L’Italia sta vivendo una crisi economica senza precedenti, alla crisi finanziaria del 2008 si è aggiunta una crisi strutturale del sistema Italia, un sistema bloccato dal freno tirato su crescita e sviluppo.

Il Parlamento e il Governo di cosa si occupano ?

 Sono fermi sulla riforma “epocale” della giustizia.

Alla Camera si vota a favore del processo breve e al Senato a favore del processo lungo, nessun errore, è la conferma che le due Camere invece della riforma “epocale”, stiano in realtà scrivendo, la riforma “tombale” della giustizia in Italia.
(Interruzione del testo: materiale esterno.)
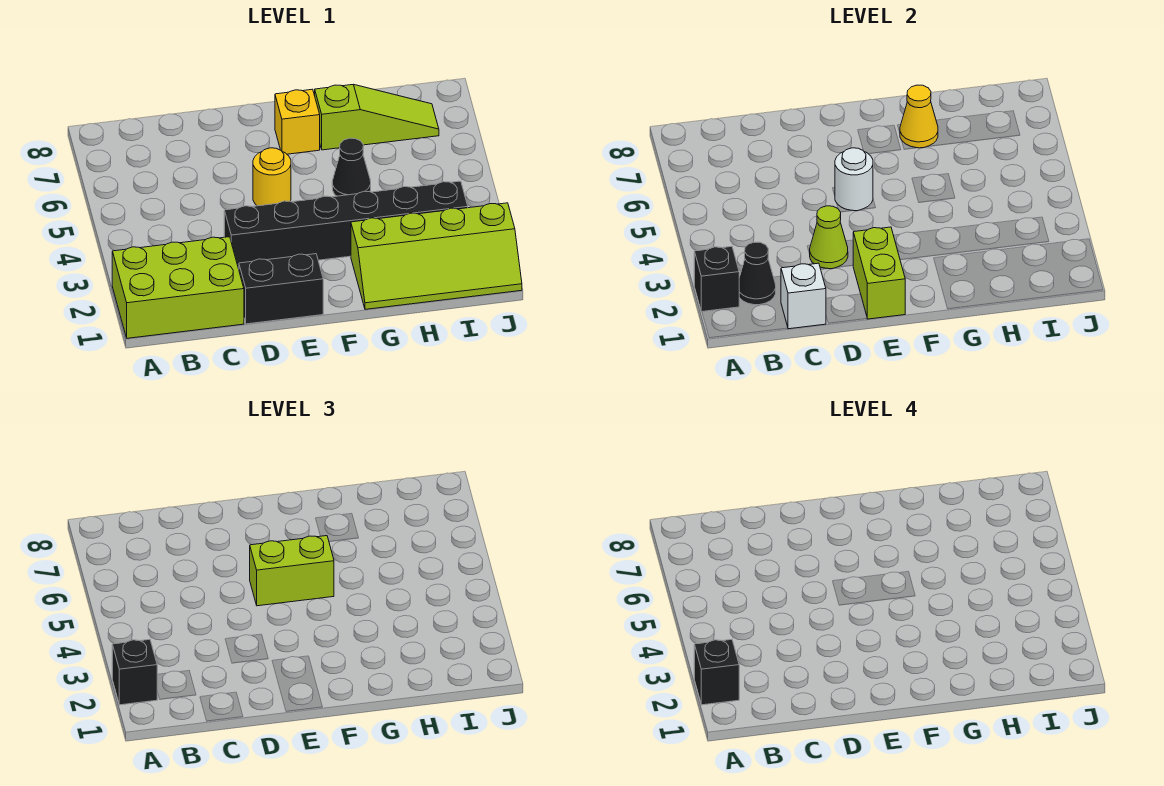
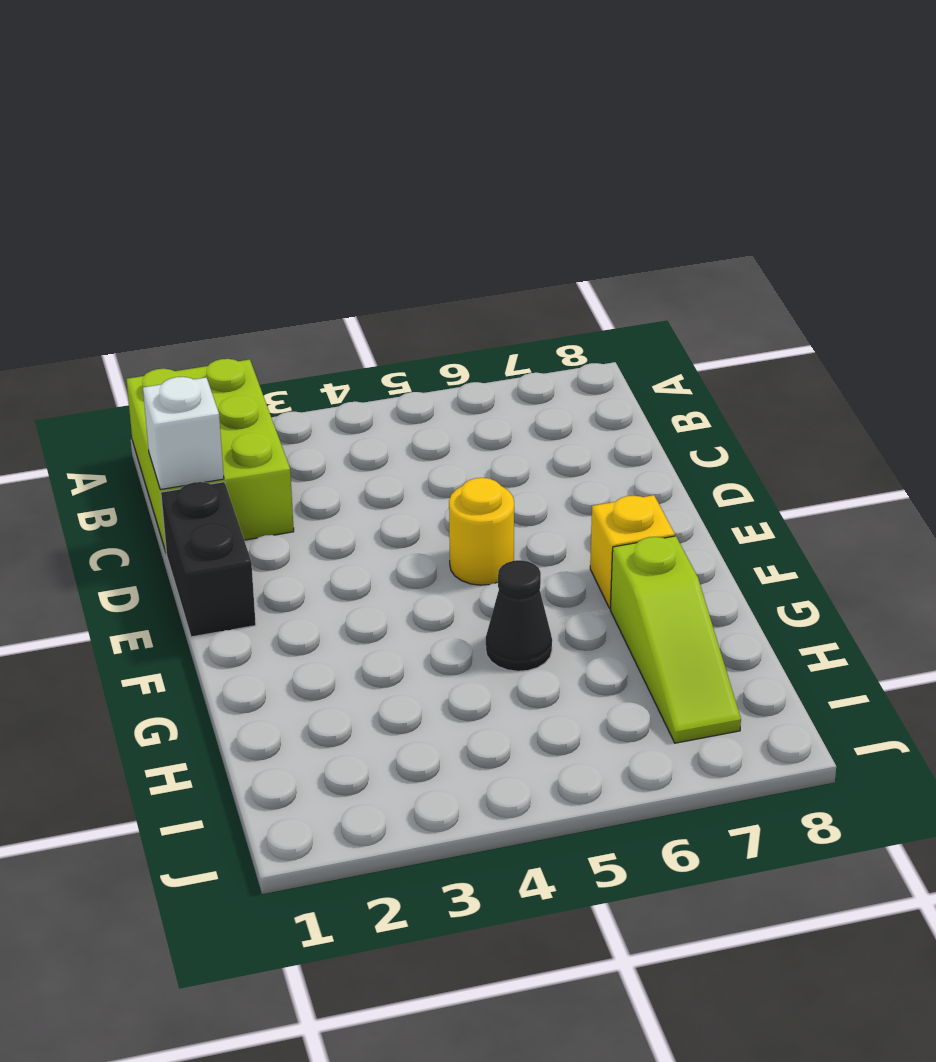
none -> black brick D3:I3 level 1
none -> lime slope G1:J2 level 1 top 2
none -> black brick A2 level 2

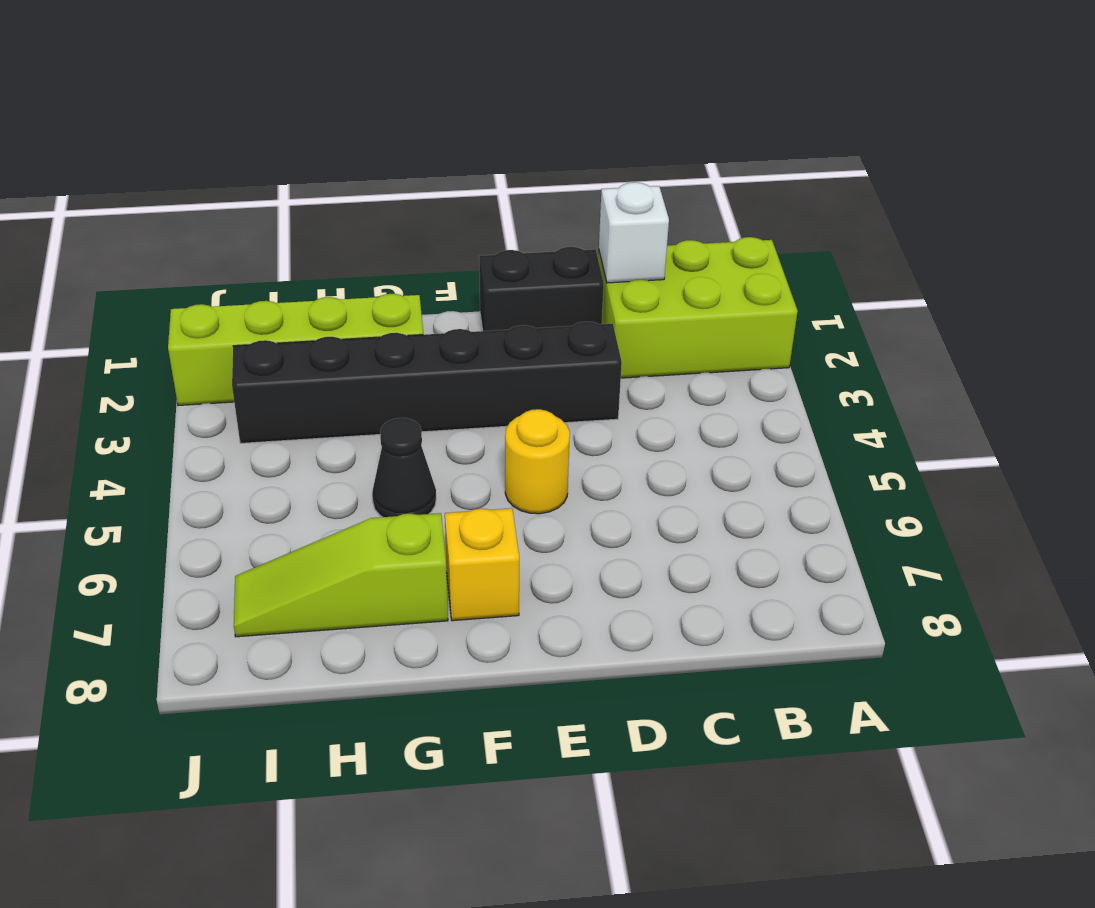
none -> black brick A2 level 2
none -> black cone B2 level 2
none -> lime cone D3 level 2

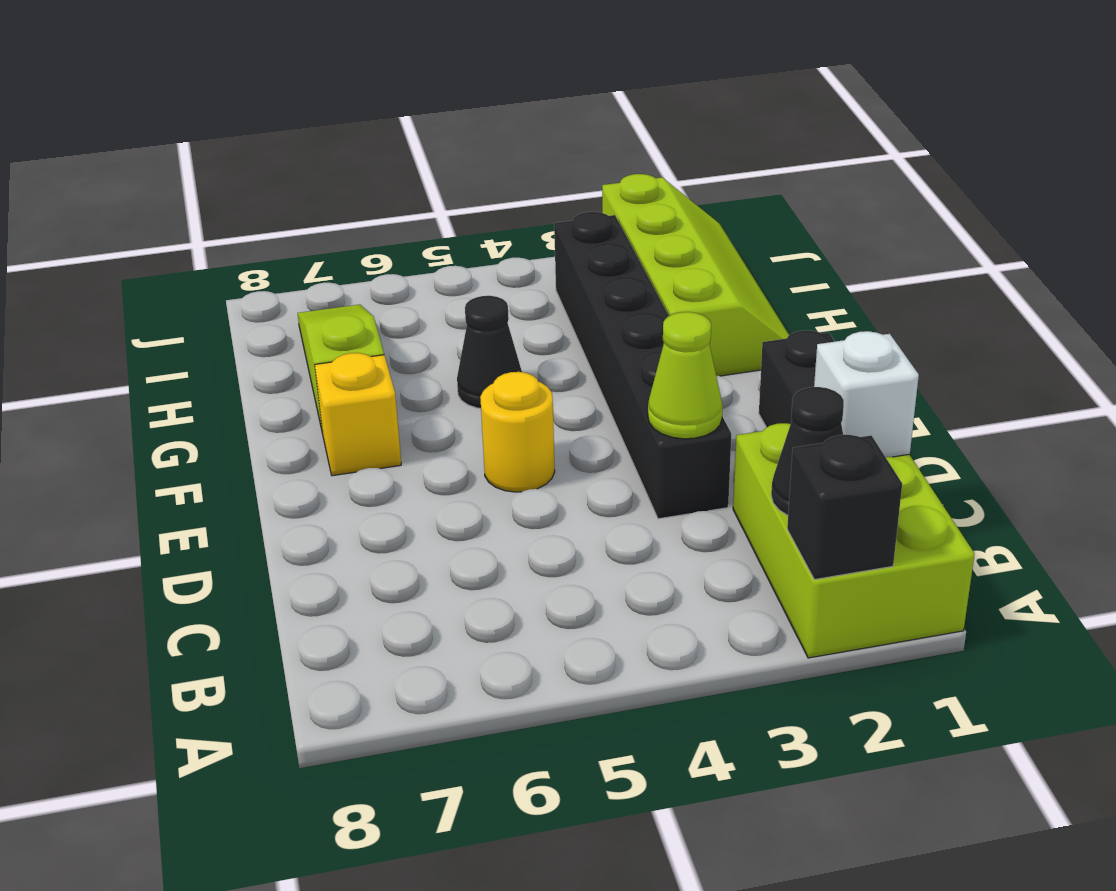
none -> lime brick E1:E2 level 2
none -> white round brick E5 level 2
none -> yellow cone G7 level 2

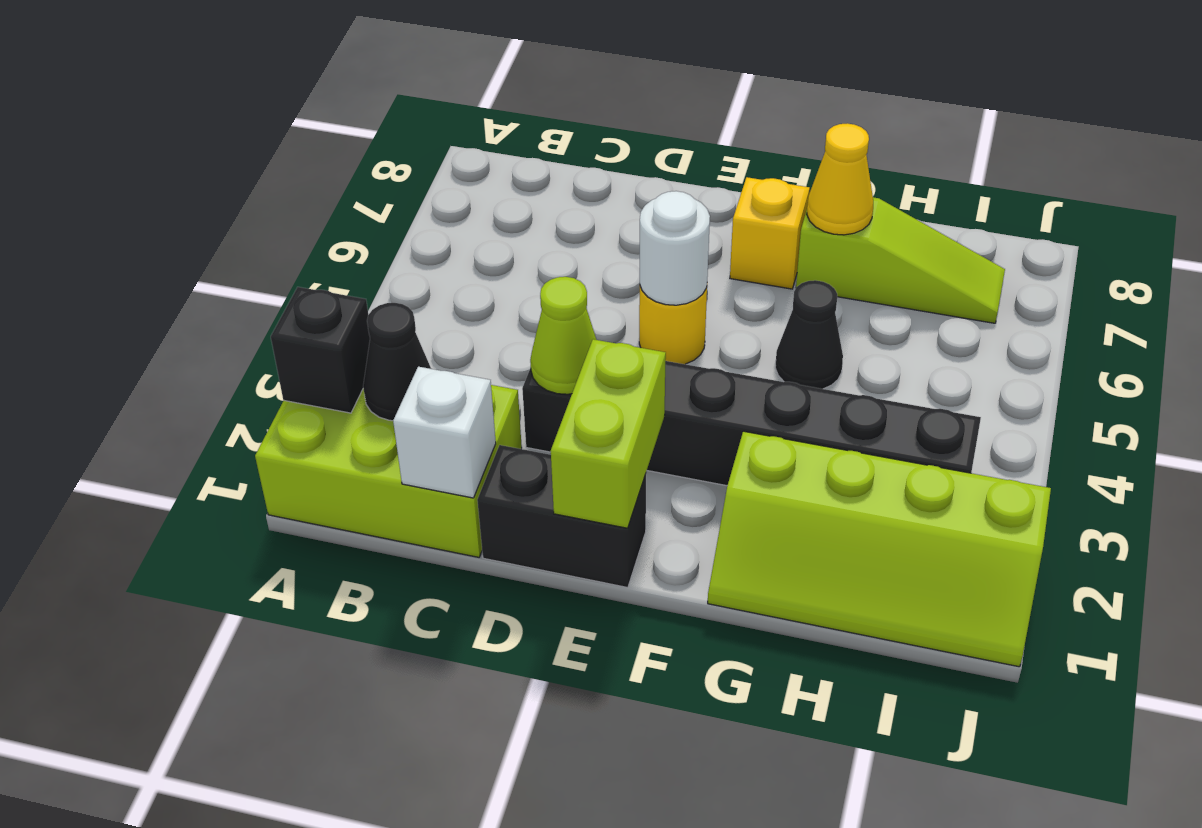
none -> black brick A2 level 3
none -> lime brick E5:F5 level 3
none -> black brick A2 level 4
La riforma “tombale” mette fine ai procedimenti lasciandoli senza la sentenza. Nessun sussulto di dignità istituzionale dentro la maggioranza di centrodestra per impedire che almeno l’omicidio colposo finisse sotto la mannaia della “riforma”.

Verrano cancellati i processi per la strage di Viareggio, 33 morti,

il terremoto dell’Aquila, 309 morti,

la strage della Thyssenkrupp, 7 morti,

i Cantieri Navali di Palermo, 40 morti,

la strage del Moby Prince, 140 morti.

L’elenco delle vittime dell’illegalità che resteranno senza colpevoli è molto più lungo. Chi se la sente di vivere in un Paese in cui i responsabili se ne andranno in giro liberi come se niente fosse mai accaduto, continui pure a parlare di riforma della giustizia, ma tutti gli altri comincino ad alzare la testa per difendere la nostra Costituzione prima che la giustizia diventi un “affare” per soli ricchi e potenti. Prescrizione anche per il crack Parmalat, 80.000 risparmiatori truffati, nel 2008 fu la Cirielli a fare un regalo a Bank of America a spese dei risparmiatori, oggi il processo breve .

 Un meccanismo perfetto, un puzzle di riforme chirurgiche per cancellare i processi a carico di Silvio Berlusconi, studiato con freddezza dagli azzeccagarbugli del premier per un Paese in cui spadroneggia l’impunità dei bravi e la paura dei Don Abbondio. “

Lasciatemi affermare la salda convinzione che l’unica cosa di cui dobbiamo aver paura è la paura.” Franklin Delano Roosevelt. Dobbiamo ripartire e far ripartire il Paese dal coraggio di difendere i diritti e la Costituzione. Lo stato di salute del Paese è compromesso e chi resta a guardare diventa complice e non solo spettatore.

La prima occasione per dire basta, per fermare un governo che sta riversando davanti ai cittadini il conto degli errori che ci spingono sull’orlo di un burrone istituzionale, economico e civile, sono le prossime elezioni amministrative, poi i referendum, per fermare una caduta dalla quale non ci si rialza. La parola torna ai cittadini, spetta a noi dimostrare il coraggio per uscire dall’angolo in cui siamo bloccati.